— Да не волнуйтесь вы так! — усмехнулся стоявший неподалёку от нас сержант Мосторга, — Марфа своё дело знает туго. Не первый раз от паутины осорка человека спасает. Завтра ваш жрец будет уже польку плясать. Если, конечно, раньше умел.

За стеклом потрёпанного вагона была сплошная темнота. Она прерывалась лишь тогда, когда мотовагоны притормаживали у очередного перрона, чтобы забрать новую порцию пассажиров.

Иногда перрон был хорошо освещён такими же газовыми лампами белого цвета, что и в нашем поезде. Но чаще бывшие станции и перегоны были погружены во тьму, лишь изредка рассекаемую светом белого газового фонаря.

Баррикадная, к примеру, вообще не отличалась особо от довоенного времени, разве что прямо посередине станции стояло множество деревянных контейнеров с широкими запертыми дверьми. На каждой двери был собственный номер, а ниже — символ одной из четырёх Мастей и фамилия владельца.

— Арендаторы, — пояснил на мой немой вопрос Кержак, — Удобно им так. Занёс товар с очередным поездом или караваном — и хранится себе здесь. Охрана круглосуточная, условия здесь хорошие, воды нет и температура всегда одинаковая поддерживается.

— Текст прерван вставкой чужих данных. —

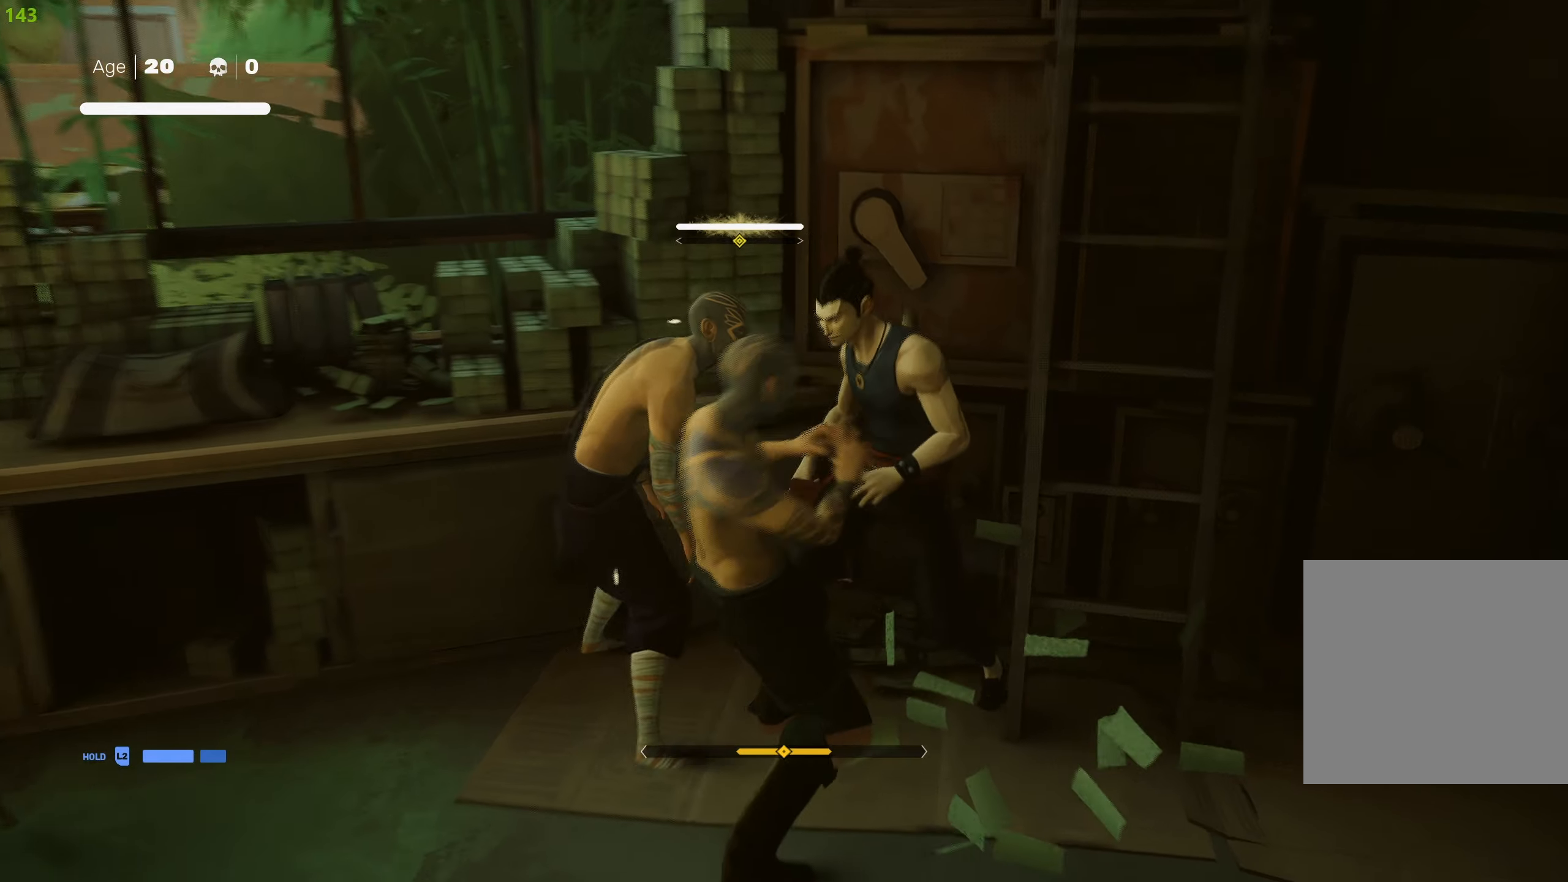
{"buttons": [], "left_stick": "center", "right_stick": "center", "events": [[66, "left_stick", "up"], [216, "left_stick", "center"], [383, "CIRCLE", "up"], [383, "TRIANGLE", "up"]]}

Да и люди, что встретились нам на Баррикадной, выглядели под стать станции: ухоженные, хотя и в очень старой одежде. Бритые, хотя и не совсем чисто. Стриженые, но явно не парикмахером. Многие из них носили повязки разных цветов с неряшливо отпечатанными поверх белой материи пиками, бубнами, червами и трефами.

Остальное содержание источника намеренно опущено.